Pick up the case study on the supermarket chain's inventory and promotion platform after its last sentence and write the section that follows.

■ SOURCE DOCUMENT
[start]
Case Study

Inventory & Promotion Platform for a 120-Store Supermarket Chain

Regional supermarket chain (APAC)

Retail — grocery

Australia

View product demo

Inventory & Promotion Platform for a 120-Store Supermarket Chain

3 days → ~2h

Promotion go-live time

Self-service via console; price in stores within 2 hours of publish

9% → 3.2%

Click-and-collect cancellations

Fail-closed reservation API + near-real-time stock

6–18h → 12–18s p95

Stock data freshness

Event-driven store-edge replaces nightly file export

Duration

10 months (Phase 1–5)

Team Size

8 people

Services

3 services

Client Context

The category manager's problem was simple to state and extremely hard to solve. By the time a promotional decision was made, reviewed, emailed to store managers, and manually entered into 120 POS systems by store staff, three days had passed. In grocery retail, three days is the difference between a campaign that captures the weekend trading window and one that runs only on Tuesday and Wednesday. The chain was competing against the Coles/Woolworths duopoly on promotional speed and losing. Their legacy Windows POS was stable and well-understood — 14 years old, sat on a private VLAN in every store, worked fine at the checkout. The problem was the integration surface: the only documented way to change a price was a vendor service ticket costing $2,400 per change request. The POS vendor's API was a RS-232 file-drop protocol from 2009. Nobody wanted to replace 120 POS systems. The question was how to get promotion data from a category manager's decision into 120 stores in under two hours without touching the POS software at all.

The Challenge

Business Challenge

Three days from promo decision to live in-store price meant the chain couldn't run tactical promotions around competitor price moves or weather events. Stock visibility for online click-and-collect was 6–18 hours stale, causing ~9% order-line cancellations — each one a customer service call. The $2,400 vendor change-request fee meant promotions were batched rather than responsive. At 40+ promotions per quarter, that was $400K+ in change-management cost per year.

Technical Challenge

The POS estate couldn't be replaced: 120 stores × $85K per POS system = $10.2M, plus 2 years of migration risk. The legacy POS communicated only via a file-drop protocol: it wrote daily export files to an SMB share, and accepted a price-list file in a specific fixed-width format. No real-time API, no push capability. Each store had one VPN tunnel back to HQ — often saturated during trading hours. Stock data was available only in those nightly export files. The core technical challenge: how do you build a real-time inventory and promotion system on top of a polling-based, file-oriented legacy system without disrupting the checkout flow that processes $2M+ of transactions per day?

Signals Before We Started

3 days from promotion decision to live in-store price; weekend trading windows missed
~9% line cancellation rate on click-and-collect; each cancelled line = customer service call
Stock data at HQ 6–18 hours stale; online availability decisions based on yesterday's numbers
$2,400 per vendor change request; 40+ promotions/quarter = $400K+/year in change fees
No ability to run tactical promotions; must batch-plan 3 days ahead

Our Solution

Overview

An event-driven inventory and promotion platform that augments — not replaces — the legacy POS estate. Each store runs a lightweight Linux agent ('store-edge') on a $180 mini-PC that tails the POS export files, normalizes them into domain events, and publishes to a central Kafka cluster. In the other direction, the category manager publishes a promotion in the admin console; the engine validates it against 240+ historical promotion rules; the store-edge agent polls for active price lists every 60 seconds and writes a promotion overlay file in the POS's exact fixed-width format. The POS never knows there's a new system — it just reads its price file as always. The three hard architectural problems were: (1) exactly-once semantics from a file that gets appended continuously by the POS — solved with file-position watermarks and idempotent event IDs; (2) the reservation API for click-and-collect — fail-closed on stale stock (reject rather than oversell, with a configurable freshness threshold); (3) promotion rule reproducibility as the trust gate — we did not allow any self-service promotion until the engine could reproduce all 240 historical promotions byte-for-byte.
[end]
■ SUPPLIED INFORMATION
[start]
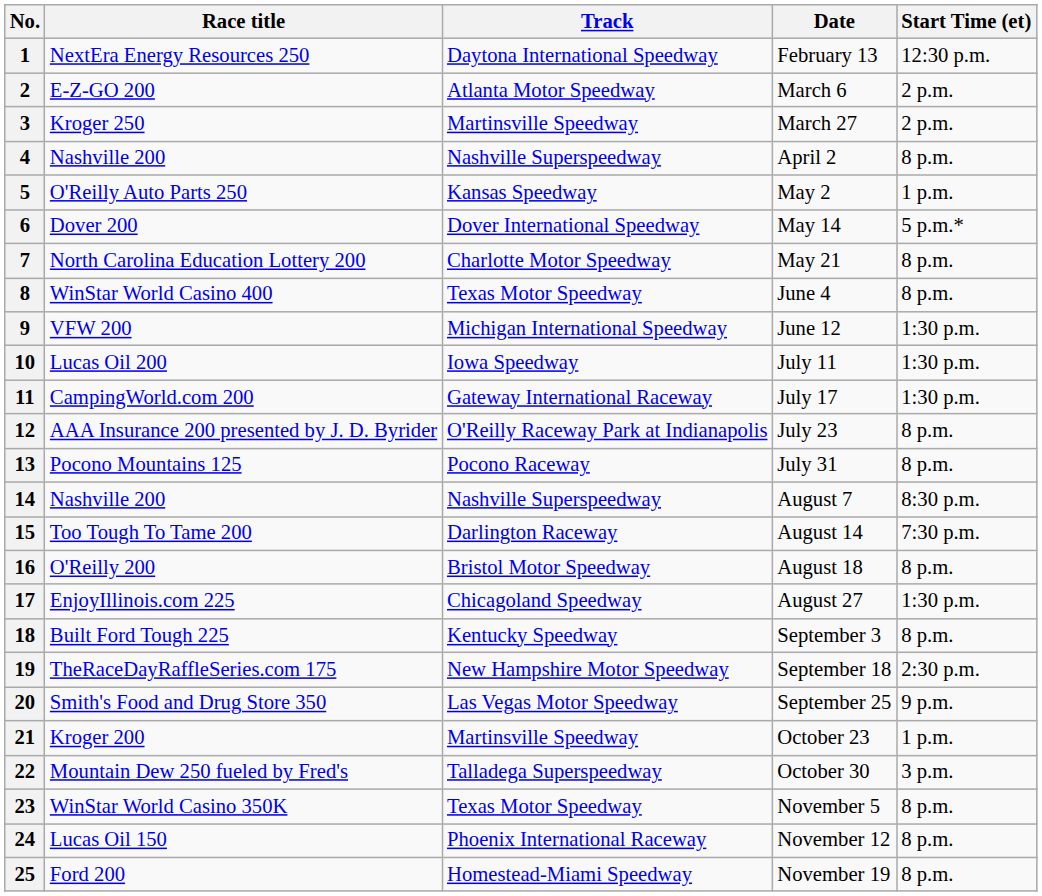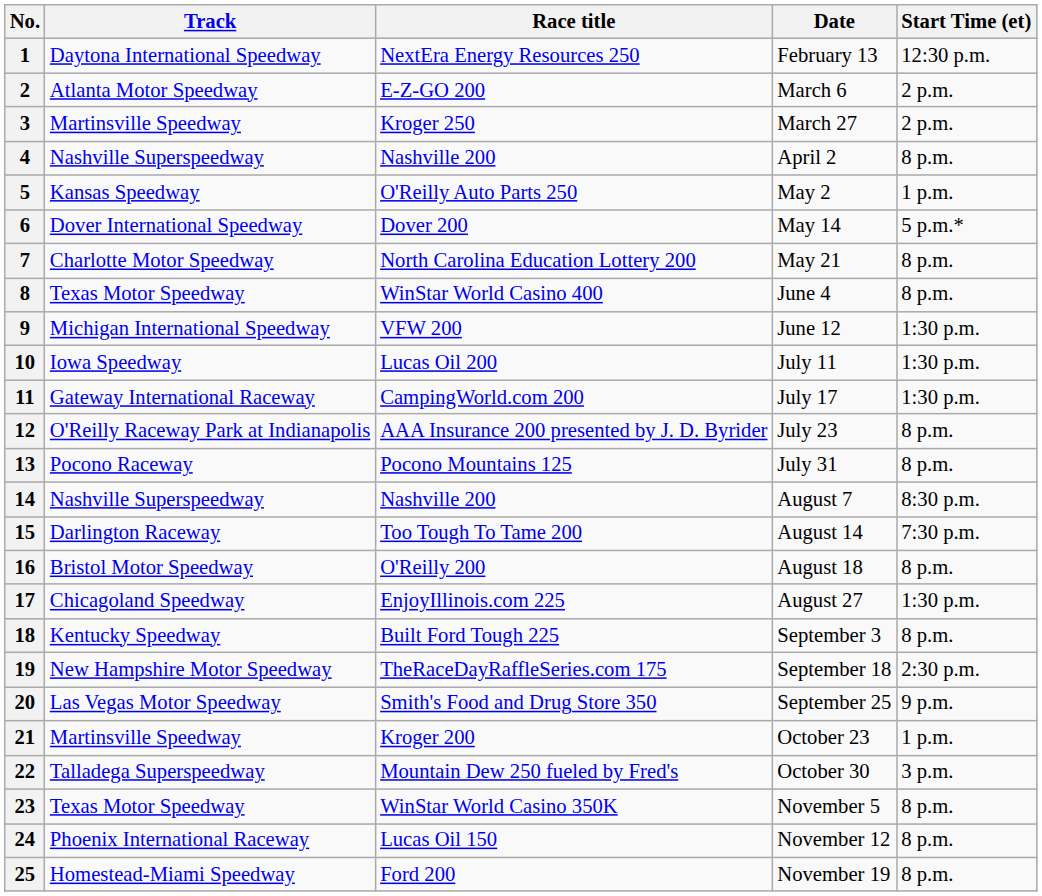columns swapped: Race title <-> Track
[end]
■ SOLVED PROBLEM
Architecture

Java 21 Spring Boot 3 microservices on AWS EKS (ap-southeast-2, multi-AZ). Why Java and not .NET? The team inheriting this system was Java-native; we match the client's long-term maintenance capability. PostgreSQL 16 for canonical product, store, and promotion state. Apache Kafka on AWS MSK for event distribution — this is one of the few systems in our portfolio where Kafka is genuinely necessary: 120 stores × continuous sales events × real-time stock updates is a volume and fan-out problem that message queues don't solve elegantly. Redis on ElastiCache for the hot-path stock cache (inventory queries during trading hours are extremely read-heavy). Each store runs a store-edge agent: a ~3MB Java process that tails the POS SMB export, maintains a file-position watermark in a local SQLite database, normalizes rows into domain events, and publishes to MSK via mTLS. The agent buffers to local disk if MSK connectivity drops — no sales events are lost. React 18 admin console for category managers. Grafana + Loki + Tempo for observability.

Approach

1
Edge-pilot in 6 metro stores: prove that a $180 mini-PC can run the agent without impacting trading
2
File-position watermark for exactly-once event extraction from appended POS export files
3
Promotion engine validated against 240 historical promotions before any self-service access granted
4
Fail-closed reservation API: reject on stale stock rather than oversell (configurable freshness threshold)
5
mTLS between every store-edge agent and MSK; tokenized loyalty IDs on Kafka (no raw PII)
6
Canary rollout for edge-agent updates: 5 stores → 24h stable → remaining stores

Platform Modules

The system was delivered as the following modules — each with its own owner, integration contract and rollout plan.

Store-Edge Agent

~3MB Java process on a $180 mini-PC per store. Tails POS export files using a file-position watermark stored in local SQLite — this solves the exactly-once problem for a continuously-appended file without requiring POS modification. Buffers events to local disk if MSK is unreachable; replays in order on reconnect. Polls HQ for active price lists every 60 seconds and writes promotion overlays in the POS's fixed-width format.

Inventory Service (CQRS)

Write side: consumes `sale.line` and `stock.adjust` events from Kafka; maintains canonical stock per SKU per store using an event-sourced ledger. Read side: a denormalized stock-position table updated in-process, served behind Redis cache for the hot path. The separation allows the write side to handle burst ingestion without impacting read latency.

Promotion Engine

Rule-based engine with dry-run preview, margin-impact estimation, time-window enforcement, and customer-segment targeting. The trust gate: no self-service access until the engine reproduced all 240 historical promotions byte-for-byte. Stacking conflicts are detected at publication time, not at POS receipt.

Reservation API (Fail-Closed)

Public API for click-and-collect. Checks stock at the destination store against a configurable staleness threshold (90s at peak, 5 minutes at off-peak). If canonical stock data is older than the threshold, the API rejects the reservation rather than overselling. This was counterintuitive to the business team — but the data proved that trustworthy rejections outperform optimistic overselling on customer LTV.

Category-Manager Console

React 18 admin app. Promotion builder with dry-run simulation, historical sales comparison, and margin-impact estimate. Explicit staging → preview → publish flow; preview shows the exact price overlay the store-edge agent will write to the POS price file. No promotion ships without a preview sign-off.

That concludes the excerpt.